Com a aplicação dessa norma, os investigados passam a responder por crimes cuja pena máxima pode alcançar 40 anos de reclusão, resultado da combinação das sanções previstas por integração e financiamento de organização criminosa com os agravantes introduzidos pela nova legislação.

Na decisão, que tem 13 páginas, o magistrado registra que a Polícia Federal descreve os alvos como vinculados a “organizações criminosas ultraviolentas”, citando especificamente o Primeiro Comando da Capital (PCC) e o Comando Vermelho (CV). Segundo o juiz, os elementos colhidos indicam a existência de uma estrutura que sustenta e dá suporte a grupos que ameaçam a segurança e a ordem pública, com infiltração em diversos setores da sociedade e em órgãos estatais.

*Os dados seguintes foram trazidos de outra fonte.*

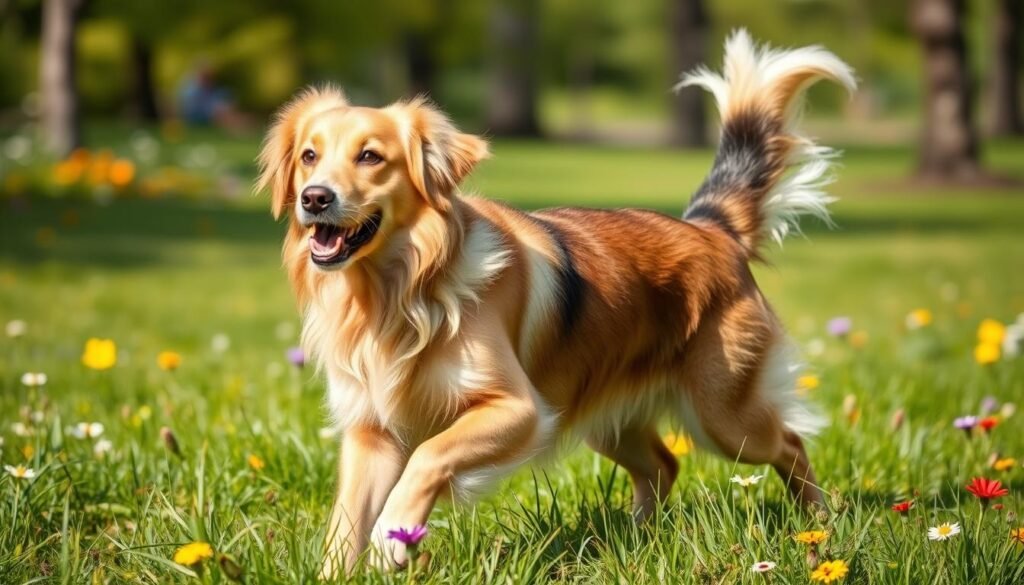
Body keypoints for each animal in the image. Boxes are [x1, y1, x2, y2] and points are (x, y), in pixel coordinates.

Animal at [256, 30, 856, 577]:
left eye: (371, 156)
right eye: (309, 156)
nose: (314, 197)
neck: (395, 292)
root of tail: (711, 228)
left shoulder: (520, 410)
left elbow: (429, 457)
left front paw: (392, 539)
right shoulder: (371, 431)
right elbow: (345, 521)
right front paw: (347, 563)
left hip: (725, 417)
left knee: (791, 444)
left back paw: (819, 524)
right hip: (608, 419)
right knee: (663, 466)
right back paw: (636, 537)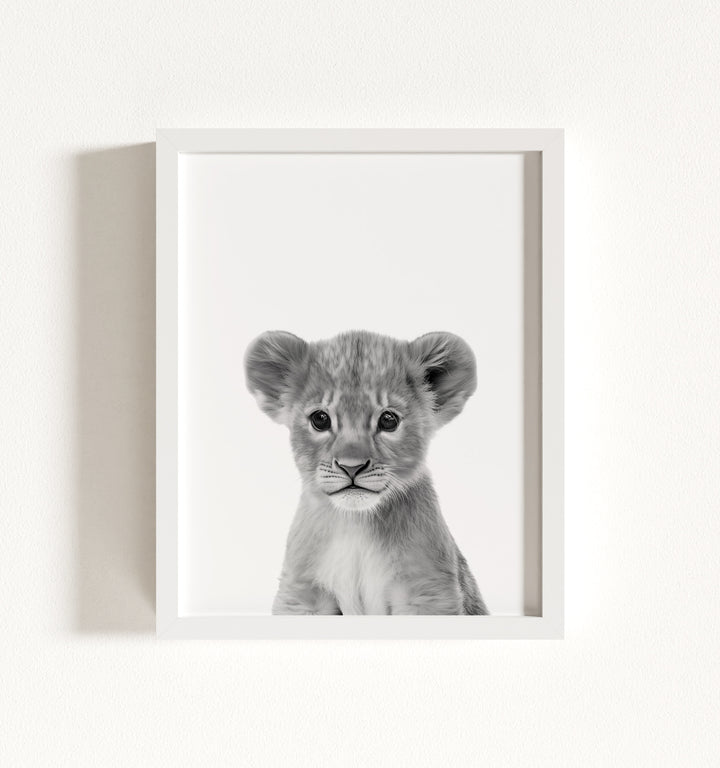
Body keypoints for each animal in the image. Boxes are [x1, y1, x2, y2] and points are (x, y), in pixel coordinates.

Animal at [244, 329, 488, 615]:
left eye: (388, 420)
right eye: (320, 419)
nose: (351, 466)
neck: (356, 524)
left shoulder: (428, 591)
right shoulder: (301, 593)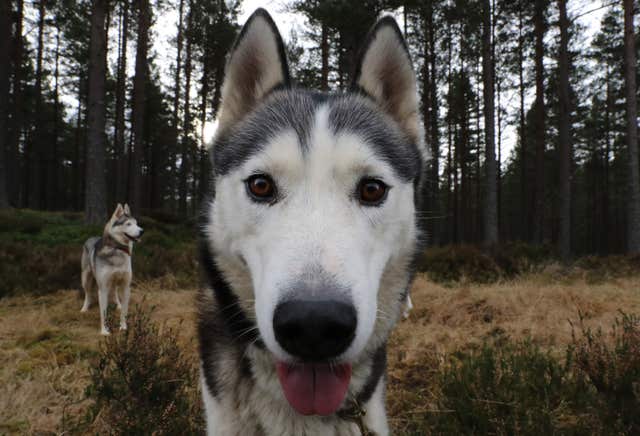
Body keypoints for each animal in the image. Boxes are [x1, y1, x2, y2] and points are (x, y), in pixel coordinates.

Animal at [81, 204, 144, 334]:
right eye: (128, 224)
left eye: (136, 223)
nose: (142, 231)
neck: (118, 250)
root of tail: (91, 237)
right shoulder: (103, 288)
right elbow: (104, 312)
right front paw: (105, 331)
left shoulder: (125, 286)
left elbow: (124, 311)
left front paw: (123, 327)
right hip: (85, 279)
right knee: (88, 294)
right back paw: (84, 308)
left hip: (115, 282)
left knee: (114, 293)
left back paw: (118, 305)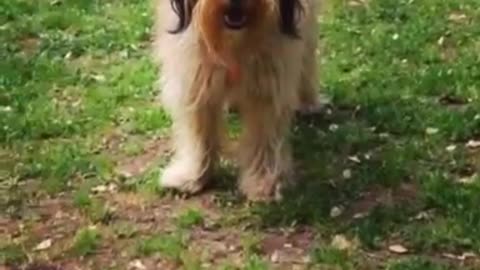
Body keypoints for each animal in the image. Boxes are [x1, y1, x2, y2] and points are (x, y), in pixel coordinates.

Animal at [154, 0, 322, 201]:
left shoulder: (269, 82)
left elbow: (264, 137)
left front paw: (263, 181)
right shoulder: (195, 75)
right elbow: (199, 130)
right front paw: (192, 174)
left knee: (308, 53)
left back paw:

Além dos três citados, o influenciador Chrys Dias também foi incluído nas medidas. Todos eles foram submetidos à prisão provisória por 90 dias e estão sob custódia desde 15 de abril, data em que a Operação Narco Fluxo prendeu 33 suspeitos investigados por lavar R$ 1,6 bilhão decorrente de atividades do crime organizado, por meio de rifas e apostas ilegais.

O relatório da Polícia Federal aponta que MC Ryan seria o chefe de um esquema voltado à lavagem de recursos do tráfico, operado por meio de bets, rifas clandestinas e empresas ligadas ao setor musical e de entretenimento. A investigação aponta como possível elo entre o cantor e o crime organizado o contador Rodrigo de Paula Morgado, que é alvo de apurações por ligação com o PCC e se encontra preso desde outubro de 2025, sendo identificado como um dos principais operadores financeiros do grupo.

Imagem: Reprodução/Arquivo pessoal

O processo tramita em segredo de Justiça. No momento das prisões, em abril, a defesa de MC Ryan afirmou que todos os valores movimentados em suas contas têm origem comprovada, são submetidos a controles rigorosos e recolhidos os tributos devidos.